1- Have clear, easy to understand job descriptions. Clear job descriptions give potential employees an accurate picture of the job so they can determine if it would be a good fit for them. If you have not reviewed your job descriptions in a while (or you don’t have any written job descriptions), before you recruit for an open position is a great time to take a look. Our expert HR Advisors can help you with this task.
2- Don’t force candidates to use convoluted and time-consuming application systems. While “big data” is popular these days, forcing applicants to jump through hoops to apply may deter the best talent, who can easily apply for positions elsewhere. If you use application software, make sure that it is user friendly and glitch free.

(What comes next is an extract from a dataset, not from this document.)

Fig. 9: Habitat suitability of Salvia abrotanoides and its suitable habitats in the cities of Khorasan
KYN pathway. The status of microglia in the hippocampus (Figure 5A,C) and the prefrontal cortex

3- Don’t play games on salary. Refusing to discuss salary until a formal offer is made can get your best candidates to turn away. Be honest with yourself that employees work for money. They need to know that the job will allow them to take care of themselves and their families. Talking about salary upfront takes away any removes any surprises if an offer is made. Out HR Advisors can help you conduct a salary survey for your open positions, to make sure your planned salary will attract the talent you need.
4- Respect candidates’ time. Avoid cancelling an interview at the last minute, start interviews on time, and actively listen to the candidate in the interview. This shows the potential employee that you respect them. The interview is a good opportunity to showcase your company culture and give the prospect some idea of the way your employees are treated.

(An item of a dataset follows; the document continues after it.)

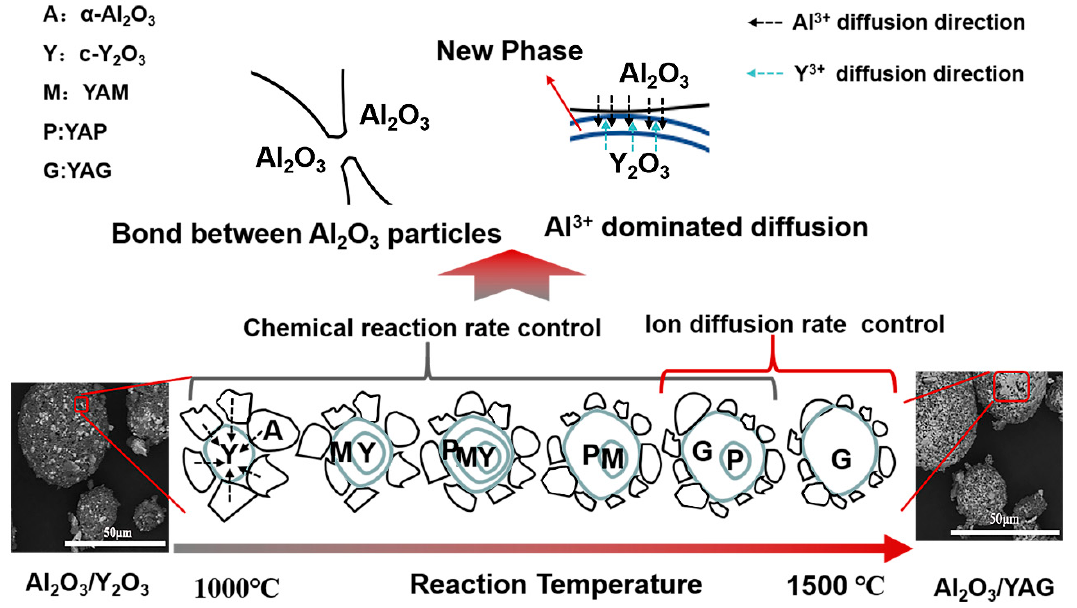
Figure 7. Schematic illustration of solid-state reaction process of Al 2 O 3 –Y 2 O 3 system.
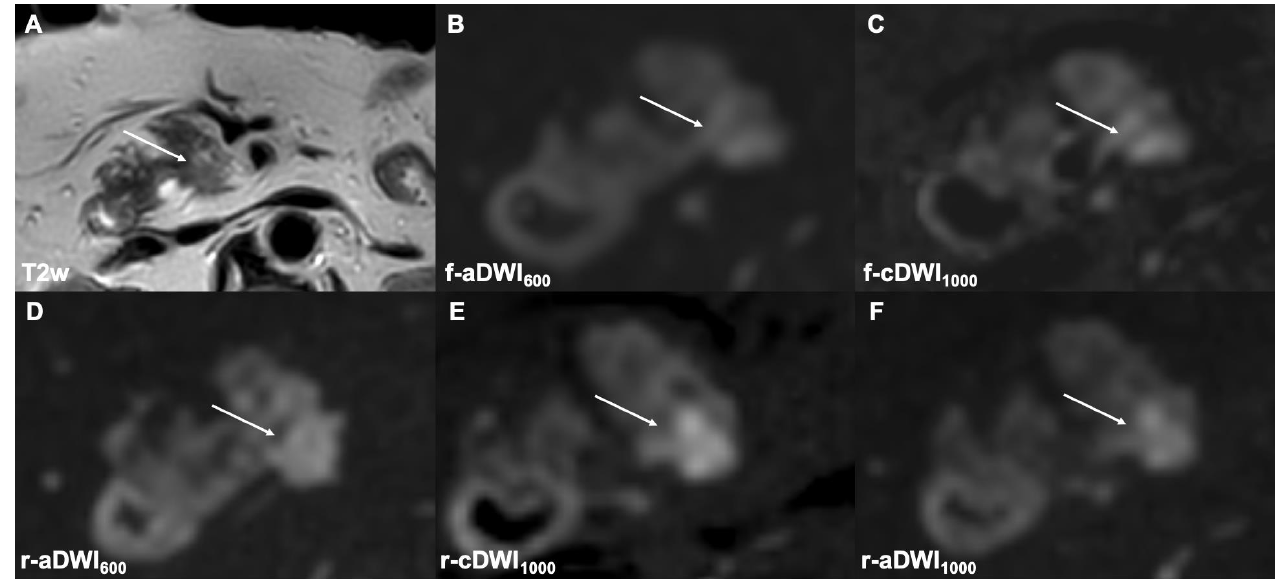
Figure 2. The axial T2w image shows a small tumor in the pancreatic head ( A , white arrow) with an unclear border (type 2) to the adjacent parenchyma in both the f-aDWI600 ( B ) and f-cDWI1000 ( C ) images. Better lesion detection and tumor-to-parenchyma contrast (type 1) are depicted in the r- cDWI1000 ( E ) image compared to the r-aDWI600 ( D ) image and the directly acquired image at b = 1000 s/mm 2 ( F ). The labeling in image ( E ) has been corrected.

5- Keep interviews focused on questions related to the work. Odd interview questions (like if you were a tree, what kind of tree would you be? Or what kind of animal do you relate with most?) will make your strongest candidates feel silly and they don’t really give a good insight into the candidate anyway. Stick to behavior based interview questions. Need help developing them? Talk to one of our expert HR Advisors.
6- Be transparent throughout the hiring process. Explain the hiring timeline and set appropriate expectations for communication through the hiring process. This will help keep the good candidate interested. Be honest about the job details and any downfalls of the position. Allow the candidate opportunities to speak with current employees about their experience with your organization.

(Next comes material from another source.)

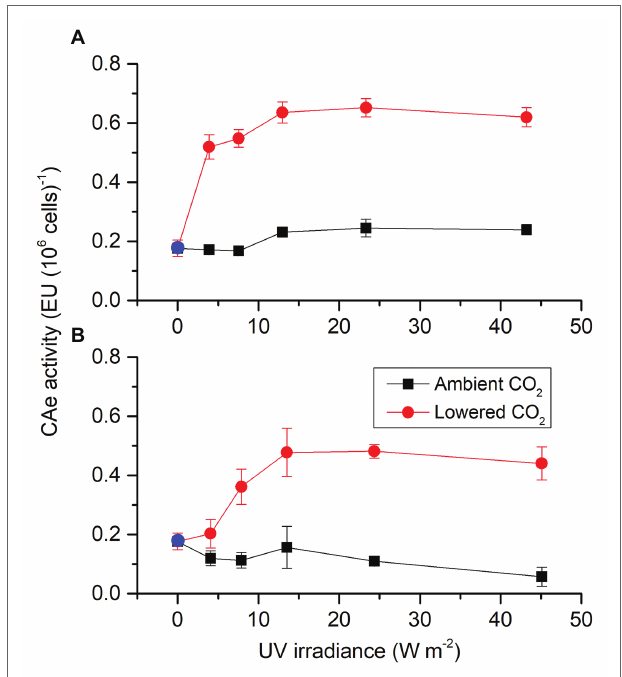
FIGURE 2 | Activity of CAe of S. costatum grown at ambient and lowered CO 2 levels when exposed to UVA (A) or UV radiation (UVR; UVA + UVB; B ). The blue points represent the CA activity of cells cultured at pH 8.20 before exposed to UVR. The error bars indicate the SDs ( n =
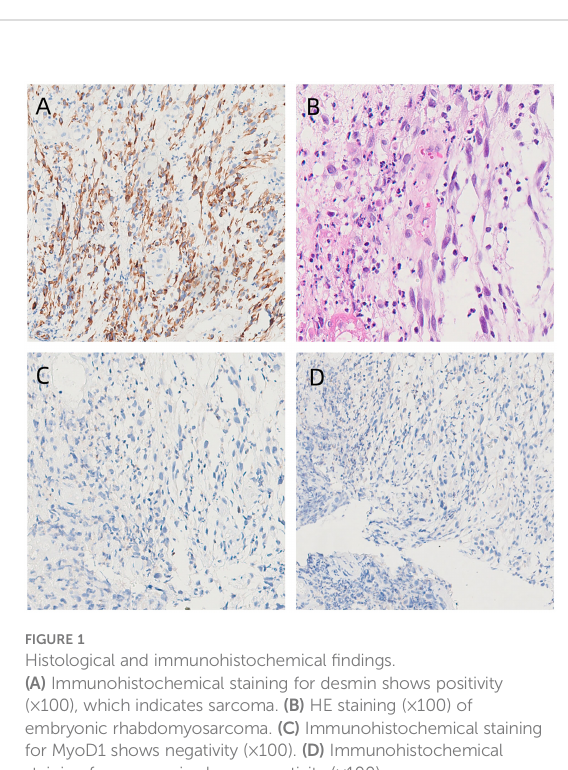
FIGURE 1 Histological and immunohistochemical fi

7- Remember that interviewing is a two-way street. Put your best foot forward and remember that the candidate is deciding whether your organization is a good fit for them as well. Allow them to ask questions and learn more about the company.
8- Be worth working for. Long before you recruit for a position, make sure you have laid the groundwork for a company culture and environment where employees want to work. In addition to paying fair salaries and offering competitive benefits, the best employees are looking for positions with companies who value effective leadership, professional development and employee recognition.